PAGE EXTRACT START
In France all our propaganda must lead up to the central theme of the defence of France and the magnitude of the contribution which we are making to it. In order not to seem patronising and condescending (a serious pitfall), we must emphasise that French security and our own are identical. To make British achievements and British ways of thought known in France is important. It is still more important to show readiness in this country to understand and appreciate French achievements and French ways of thought. The menace of a Germany of 100,000,000 people rather than the menace of Hitlerism should be a leitmotif of our propaganda. Generalisations about a future European order (or still more, a future world order) are dangerous unless it is made clear that we do not envisage German participation in that new order on terms which would not provide adequate guarantees for French security.

The Small Western Neutrals (Sweden, Norway, Denmark, Holland, Belgium, Switzerland.)

In these countries, we have to deal with a population which is not only intelligent, educated and in enjoyment of a high standard of living, but is also exposed to the full blast of German propaganda and to the pressure of Germany's military strength. Our task is therefore an exacting one. Neither boastfulness nor vituperation will help us here. We can and should insist on our military strength; but we must back our insistence by the concrete evidence of facts and figures. We must be somewhat reticent about our economic strength (though we can advertise the economic weakness of Germany). The blockade is a sore point in all these countries; and anything that sounds like a threat of economic pressure, or a boast of its efficacy, is ill received. We must strongly stress the common character of our interests (the independence of small nations) and of the values for which we stand (democracy, freedom of opinion, social services, industrial legislation, etc.) All these are countries with which we normally have important trade relations; and all except Switzerland are sea-faring nations. This community of interest will suggest many themes of propaganda. Our object must be to drive home the lesson that the danger to their way of life and to their very existence which would result from a German victory outweighs the minor inconveniences and annoyances of the British blockade.

On the other hand, all these countries (except Belgium) were neutral in the last war and are free - or have been until recently - from any marked anti-German bias. Most of them are more or less strongly impregnated with German culture and have turned to Germany at any rate for their technical education. They have a certain traditional mistrust of France, which, though at present latent, will revive with the defeat of Germany. They are all, for one reason or another, strongly anti-Bolshevik; and it is therefore useful to insist on the present complicity between the Nazi and Soviet regimes. But are they susceptible to the argument that the collapse of Germany following a complete military defeat would expose Western Europe to the Russian menace. It may therefore be undesirable to let it be thought that our aim is to break up Germany; and (Belgium being once more the exception) the theme that we are fighting Hitlerism rather than the German people is still the most acceptable line in these countries.

Finally, nothing should be said to suggest that we are seeking to bring them into the war on our side. Any such suggestion creates resentment. We should emphasise that what we want from them is a friendly neutrality, and that we will help them to maintain it.

Italy

The problem of propaganda in Italy is complicated by the fact that the relation between public opinion and official policy is far less close than in democratic countries, and that the former is more favourable to the British Cause than the latter. Any intensive effort to make Italian public opinion more openly favourable to us would be of somewhat doubtful value, and might excite the resentment of the authorities. The same applies to any overt attempt to use the Catholic Church and its organs as a vehicle of propaganda in Italy.
PAGE EXTRACT END
MATERIAL SUPPLIED START
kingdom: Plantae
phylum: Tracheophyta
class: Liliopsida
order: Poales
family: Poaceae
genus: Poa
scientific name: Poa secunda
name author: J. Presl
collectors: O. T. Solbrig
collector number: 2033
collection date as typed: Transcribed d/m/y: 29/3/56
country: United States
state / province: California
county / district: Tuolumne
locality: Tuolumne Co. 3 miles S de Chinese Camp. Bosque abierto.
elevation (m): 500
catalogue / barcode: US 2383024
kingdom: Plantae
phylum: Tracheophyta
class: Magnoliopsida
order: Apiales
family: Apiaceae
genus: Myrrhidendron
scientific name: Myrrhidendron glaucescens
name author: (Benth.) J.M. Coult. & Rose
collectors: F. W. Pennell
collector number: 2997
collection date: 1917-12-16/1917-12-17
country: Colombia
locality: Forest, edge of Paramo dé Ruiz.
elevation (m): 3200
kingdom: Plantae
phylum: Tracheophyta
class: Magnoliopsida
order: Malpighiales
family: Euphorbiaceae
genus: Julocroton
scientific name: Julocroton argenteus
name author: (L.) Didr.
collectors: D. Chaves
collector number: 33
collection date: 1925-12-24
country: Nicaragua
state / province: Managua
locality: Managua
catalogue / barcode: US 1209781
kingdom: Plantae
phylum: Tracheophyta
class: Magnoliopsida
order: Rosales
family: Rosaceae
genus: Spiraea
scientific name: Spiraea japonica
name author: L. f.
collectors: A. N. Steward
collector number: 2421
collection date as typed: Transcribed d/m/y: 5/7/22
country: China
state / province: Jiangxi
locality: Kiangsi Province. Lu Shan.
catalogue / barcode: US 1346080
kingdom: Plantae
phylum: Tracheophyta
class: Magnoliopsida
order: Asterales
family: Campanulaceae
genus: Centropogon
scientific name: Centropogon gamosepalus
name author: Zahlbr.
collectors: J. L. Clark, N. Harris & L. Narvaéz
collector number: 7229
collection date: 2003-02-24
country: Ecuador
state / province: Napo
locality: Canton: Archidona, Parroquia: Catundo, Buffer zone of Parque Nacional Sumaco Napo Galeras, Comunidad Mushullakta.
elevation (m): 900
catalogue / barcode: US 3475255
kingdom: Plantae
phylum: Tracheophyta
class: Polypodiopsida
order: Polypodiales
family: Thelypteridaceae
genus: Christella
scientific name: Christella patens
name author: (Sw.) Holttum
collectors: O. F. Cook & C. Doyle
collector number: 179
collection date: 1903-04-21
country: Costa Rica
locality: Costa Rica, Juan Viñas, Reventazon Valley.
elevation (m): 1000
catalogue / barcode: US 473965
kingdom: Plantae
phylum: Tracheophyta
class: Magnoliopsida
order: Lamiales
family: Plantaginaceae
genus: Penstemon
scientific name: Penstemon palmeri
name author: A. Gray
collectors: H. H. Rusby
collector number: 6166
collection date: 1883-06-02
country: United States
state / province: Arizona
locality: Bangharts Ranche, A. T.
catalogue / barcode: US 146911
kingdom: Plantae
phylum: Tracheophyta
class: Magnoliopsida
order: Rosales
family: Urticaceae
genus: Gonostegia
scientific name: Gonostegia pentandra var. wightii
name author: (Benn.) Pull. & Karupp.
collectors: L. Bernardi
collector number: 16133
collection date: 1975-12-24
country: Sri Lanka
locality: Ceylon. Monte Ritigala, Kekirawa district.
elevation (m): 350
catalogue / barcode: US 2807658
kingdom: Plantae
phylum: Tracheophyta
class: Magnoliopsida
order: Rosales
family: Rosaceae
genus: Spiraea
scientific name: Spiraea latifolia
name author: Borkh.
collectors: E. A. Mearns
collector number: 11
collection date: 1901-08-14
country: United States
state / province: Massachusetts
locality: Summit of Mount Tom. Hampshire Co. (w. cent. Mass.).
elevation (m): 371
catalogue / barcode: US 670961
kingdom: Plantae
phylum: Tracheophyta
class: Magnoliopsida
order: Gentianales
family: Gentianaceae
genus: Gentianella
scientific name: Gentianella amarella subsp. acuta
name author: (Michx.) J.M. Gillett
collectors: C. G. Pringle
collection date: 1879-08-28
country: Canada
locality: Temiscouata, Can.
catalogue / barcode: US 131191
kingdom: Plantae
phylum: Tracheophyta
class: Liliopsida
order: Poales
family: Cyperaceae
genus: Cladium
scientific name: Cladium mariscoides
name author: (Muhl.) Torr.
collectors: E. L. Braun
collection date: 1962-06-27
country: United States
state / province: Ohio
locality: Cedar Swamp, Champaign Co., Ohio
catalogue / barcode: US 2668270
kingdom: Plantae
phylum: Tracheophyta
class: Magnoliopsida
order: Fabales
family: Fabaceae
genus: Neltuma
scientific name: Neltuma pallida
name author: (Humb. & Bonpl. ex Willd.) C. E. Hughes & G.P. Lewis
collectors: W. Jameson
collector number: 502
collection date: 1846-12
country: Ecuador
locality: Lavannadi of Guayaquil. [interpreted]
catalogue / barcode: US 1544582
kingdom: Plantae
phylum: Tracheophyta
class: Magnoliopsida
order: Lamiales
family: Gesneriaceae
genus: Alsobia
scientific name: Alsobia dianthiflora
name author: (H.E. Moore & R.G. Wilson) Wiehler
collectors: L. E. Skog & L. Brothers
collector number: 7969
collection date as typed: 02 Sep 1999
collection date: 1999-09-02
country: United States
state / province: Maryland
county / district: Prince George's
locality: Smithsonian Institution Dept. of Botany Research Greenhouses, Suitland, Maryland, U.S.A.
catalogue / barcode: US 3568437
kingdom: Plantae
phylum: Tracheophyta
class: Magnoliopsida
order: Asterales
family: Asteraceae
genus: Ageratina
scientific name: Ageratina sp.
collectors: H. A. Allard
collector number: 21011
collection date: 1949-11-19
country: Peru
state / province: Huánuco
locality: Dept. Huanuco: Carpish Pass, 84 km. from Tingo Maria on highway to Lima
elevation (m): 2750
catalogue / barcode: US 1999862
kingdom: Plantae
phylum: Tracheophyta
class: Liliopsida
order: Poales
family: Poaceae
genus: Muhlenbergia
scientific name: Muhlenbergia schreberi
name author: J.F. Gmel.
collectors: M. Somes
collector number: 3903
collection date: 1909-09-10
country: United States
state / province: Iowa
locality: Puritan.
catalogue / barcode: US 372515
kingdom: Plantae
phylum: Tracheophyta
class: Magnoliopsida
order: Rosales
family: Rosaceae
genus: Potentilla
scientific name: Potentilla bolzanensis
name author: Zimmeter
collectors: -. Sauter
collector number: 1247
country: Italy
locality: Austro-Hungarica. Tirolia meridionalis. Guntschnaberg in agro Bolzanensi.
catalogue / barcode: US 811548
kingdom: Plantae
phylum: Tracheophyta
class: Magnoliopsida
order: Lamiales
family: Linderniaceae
MATERIAL SUPPLIED END
TO DO:
• A. Answer these questions from the propaganda guidance:
(i) What should be a leitmotif of propaganda in France?
(ii) Which of the small western neutrals is not a sea-faring nation?
(iii) What does the guidance say should be emphasized as the thing wanted from the small western neutrals?
• B. Print the passage of the propaganda guidance that begins at the words "In France all" and stops after "for French security.".
The rows are separate material and have no connection to the propaganda guidance.

ANSWERS:
• A.
(i) The menace of a Germany of 100,000,000 people, rather than the menace of Hitlerism.
(ii) Switzerland.
(iii) A friendly neutrality, which Britain will help them to maintain.

• B.
In France all our propaganda must lead up to the central theme of the defence of France and the magnitude of the contribution which we are making to it. In order not to seem patronising and condescending (a serious pitfall), we must emphasise that French security and our own are identical. To make British achievements and British ways of thought known in France is important. It is still more important to show readiness in this country to understand and appreciate French achievements and French ways of thought. The menace of a Germany of 100,000,000 people rather than the menace of Hitlerism should be a leitmotif of our propaganda. Generalisations about a future European order (or still more, a future world order) are dangerous unless it is made clear that we do not envisage German participation in that new order on terms which would not provide adequate guarantees for French security.